> _Work to complete_: Count the lines below that contain the word "Assault", and give only that number.

> _Data to process_:
━━━━━━━━━━━━━━━━━━━━
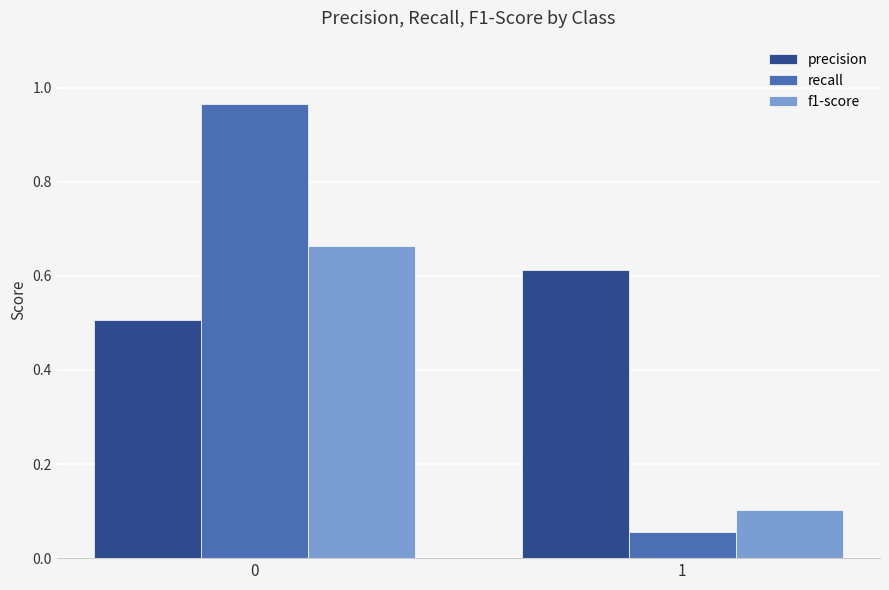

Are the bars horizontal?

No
━━━━━━━━━━━━━━━━━━━━
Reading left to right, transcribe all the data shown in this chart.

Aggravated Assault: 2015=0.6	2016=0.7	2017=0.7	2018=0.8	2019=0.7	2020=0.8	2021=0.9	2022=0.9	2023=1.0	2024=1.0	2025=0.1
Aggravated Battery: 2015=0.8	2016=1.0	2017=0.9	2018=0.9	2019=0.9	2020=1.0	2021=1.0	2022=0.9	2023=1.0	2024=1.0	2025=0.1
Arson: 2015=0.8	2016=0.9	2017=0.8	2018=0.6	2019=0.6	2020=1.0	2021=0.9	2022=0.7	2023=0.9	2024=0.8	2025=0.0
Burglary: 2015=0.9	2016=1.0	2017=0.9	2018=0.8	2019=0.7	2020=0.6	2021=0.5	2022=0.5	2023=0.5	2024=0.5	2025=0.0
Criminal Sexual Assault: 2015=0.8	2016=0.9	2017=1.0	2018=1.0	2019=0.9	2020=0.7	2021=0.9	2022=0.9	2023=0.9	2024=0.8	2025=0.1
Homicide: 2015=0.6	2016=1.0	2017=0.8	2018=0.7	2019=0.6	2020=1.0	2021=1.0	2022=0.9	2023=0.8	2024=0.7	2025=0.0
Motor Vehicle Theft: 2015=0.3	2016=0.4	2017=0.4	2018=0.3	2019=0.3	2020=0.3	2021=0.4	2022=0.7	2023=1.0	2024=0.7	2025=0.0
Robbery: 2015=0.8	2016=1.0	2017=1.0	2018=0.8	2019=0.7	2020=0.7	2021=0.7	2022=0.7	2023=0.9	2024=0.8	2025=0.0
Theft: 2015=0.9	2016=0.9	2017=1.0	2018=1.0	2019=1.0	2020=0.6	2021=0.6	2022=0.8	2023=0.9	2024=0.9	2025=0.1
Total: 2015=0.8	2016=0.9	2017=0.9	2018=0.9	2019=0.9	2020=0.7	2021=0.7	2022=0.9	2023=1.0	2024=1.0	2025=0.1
━━━━━━━━━━━━━━━━━━━━
> _Solution_: 2